PROMPT 1 ::
Copy the stretch of the Philly Spring Cleanup article from "This year's theme" through "million pounds of trash from the city.", word for word.

EXCERPT TO READ ::

-------------------------

PHILADELPHIA (WPVI) -- Thousands of volunteers spread out across Philadelphia on Saturday for the 16th annual Philly Spring Cleanup, an initiative that has helped remove millions of pounds of trash from the city.

"We're looking to grow instead of throw," said Pastor Darien Thomas from Walk the Light Ministries.

He says one of the biggest issues facing the neighborhood around 81st and Suffolk in Southwest Philadelphia is trash.

"It's very discouraging when you live in a situation where you're beautifying your home, and you're developing the community, and you come out your steps and you see trash," said Thomas.

The vacant lot his group was focused on has become a notorious illegal dumping ground, where the street is littered with discarded coffee cups and old tires that may outnumber the weeds.

"I think it takes away the very pride and dignity that people have and want to move and live here. People who want to move in a community, when they see this, they go right away," said Carlton Williams, a streets commissioner.

Williams and other city officials visited the Southwest Philadelphia lot, one of 600 spots across the city where volunteers were picking up trash.

This year's theme was "Keep It Clean Philly." In 16 years, volunteers and the streets department have helped remove more than 11.4 million pounds of trash from the city.

"So this stuff doesn't stay on the ground and doesn't impact the neighborhood and the community and most importantly, the people who live here and the environment," said Williams.

The city's plan for "Keep it Clean" goes beyond Saturday's cleanup. Officials say it needs to be an all-year-round effort. One way they'll do that is by installing 400 surveillance cameras around the city at illegal dumping ground hotspots.

In Southwest Philadelphia, the community has big plans to transform this space for good.

"We're looking to start on Monday morning, working on what we heard today so we can make this an urban garden, and it can be a place where people can live," said Thomas.

-------------------------

TASK INPUTS ::
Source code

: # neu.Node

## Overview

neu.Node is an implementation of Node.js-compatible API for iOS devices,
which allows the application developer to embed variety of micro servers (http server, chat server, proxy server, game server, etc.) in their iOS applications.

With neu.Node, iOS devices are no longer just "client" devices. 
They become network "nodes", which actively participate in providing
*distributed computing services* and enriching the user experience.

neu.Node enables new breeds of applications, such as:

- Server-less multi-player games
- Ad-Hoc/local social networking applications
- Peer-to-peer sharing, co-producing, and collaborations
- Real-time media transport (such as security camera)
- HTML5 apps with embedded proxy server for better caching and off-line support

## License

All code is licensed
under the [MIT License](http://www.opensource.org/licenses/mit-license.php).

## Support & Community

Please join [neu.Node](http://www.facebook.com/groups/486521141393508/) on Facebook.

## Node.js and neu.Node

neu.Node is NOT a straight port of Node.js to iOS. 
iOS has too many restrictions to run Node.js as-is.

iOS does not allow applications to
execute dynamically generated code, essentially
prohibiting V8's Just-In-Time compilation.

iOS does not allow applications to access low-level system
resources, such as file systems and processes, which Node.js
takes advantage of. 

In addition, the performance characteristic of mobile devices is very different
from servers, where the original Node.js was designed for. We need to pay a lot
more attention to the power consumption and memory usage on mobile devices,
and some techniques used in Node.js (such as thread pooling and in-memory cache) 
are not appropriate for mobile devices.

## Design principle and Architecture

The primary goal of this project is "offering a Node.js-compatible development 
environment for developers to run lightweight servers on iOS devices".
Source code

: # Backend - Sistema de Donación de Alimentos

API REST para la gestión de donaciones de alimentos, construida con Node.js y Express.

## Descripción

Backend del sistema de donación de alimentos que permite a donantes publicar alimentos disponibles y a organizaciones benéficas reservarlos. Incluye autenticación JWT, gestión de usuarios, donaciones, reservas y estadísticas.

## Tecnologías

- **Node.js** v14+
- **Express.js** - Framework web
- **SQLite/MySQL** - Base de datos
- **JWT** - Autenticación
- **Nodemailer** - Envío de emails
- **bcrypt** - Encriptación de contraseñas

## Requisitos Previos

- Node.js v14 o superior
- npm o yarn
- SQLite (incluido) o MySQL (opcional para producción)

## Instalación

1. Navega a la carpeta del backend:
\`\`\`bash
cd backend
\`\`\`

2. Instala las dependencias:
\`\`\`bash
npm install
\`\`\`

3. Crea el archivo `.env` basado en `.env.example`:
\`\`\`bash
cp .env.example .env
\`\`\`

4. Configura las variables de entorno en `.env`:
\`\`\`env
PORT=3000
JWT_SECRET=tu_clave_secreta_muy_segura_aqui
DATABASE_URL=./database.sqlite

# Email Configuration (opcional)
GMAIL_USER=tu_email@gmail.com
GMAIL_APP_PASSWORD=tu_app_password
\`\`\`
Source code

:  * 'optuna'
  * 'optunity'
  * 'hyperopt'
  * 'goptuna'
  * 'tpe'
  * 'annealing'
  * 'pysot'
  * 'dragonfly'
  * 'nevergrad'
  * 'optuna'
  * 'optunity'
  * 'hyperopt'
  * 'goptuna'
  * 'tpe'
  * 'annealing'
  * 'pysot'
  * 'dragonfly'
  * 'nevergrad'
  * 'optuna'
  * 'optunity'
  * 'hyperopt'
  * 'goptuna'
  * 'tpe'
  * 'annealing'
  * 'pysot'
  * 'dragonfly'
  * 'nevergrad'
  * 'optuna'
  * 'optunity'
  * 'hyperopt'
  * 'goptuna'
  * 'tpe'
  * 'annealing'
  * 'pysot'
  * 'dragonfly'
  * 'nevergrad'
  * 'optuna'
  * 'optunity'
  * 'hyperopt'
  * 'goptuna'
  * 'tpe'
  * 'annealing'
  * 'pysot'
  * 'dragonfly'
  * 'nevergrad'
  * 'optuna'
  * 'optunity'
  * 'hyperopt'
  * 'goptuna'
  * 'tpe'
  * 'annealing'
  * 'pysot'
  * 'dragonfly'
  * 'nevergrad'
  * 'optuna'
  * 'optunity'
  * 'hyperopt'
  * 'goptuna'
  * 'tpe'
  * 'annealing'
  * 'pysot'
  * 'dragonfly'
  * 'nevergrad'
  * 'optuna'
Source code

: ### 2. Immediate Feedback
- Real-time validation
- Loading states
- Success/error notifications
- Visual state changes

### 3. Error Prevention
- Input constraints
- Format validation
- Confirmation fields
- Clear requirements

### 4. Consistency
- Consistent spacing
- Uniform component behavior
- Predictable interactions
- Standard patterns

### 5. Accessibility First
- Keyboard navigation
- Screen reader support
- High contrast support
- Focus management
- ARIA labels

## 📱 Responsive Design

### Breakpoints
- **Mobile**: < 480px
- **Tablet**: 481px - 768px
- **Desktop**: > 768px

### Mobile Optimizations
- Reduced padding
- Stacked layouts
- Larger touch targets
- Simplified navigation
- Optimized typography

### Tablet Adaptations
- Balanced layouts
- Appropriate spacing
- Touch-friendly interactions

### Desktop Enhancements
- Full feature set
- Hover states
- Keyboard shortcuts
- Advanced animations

-------------------------

PROMPT 2 ::
Report every line in the records that contains the string "Express", matching case exactly.

FINAL ANSWER 1 ::
This year's theme was "Keep It Clean Philly." In 16 years, volunteers and the streets department have helped remove more than 11.4 million pounds of trash from the city.

FINAL ANSWER 2 ::
API REST para la gestión de donaciones de alimentos, construida con Node.js y Express.
- **Express.js** - Framework web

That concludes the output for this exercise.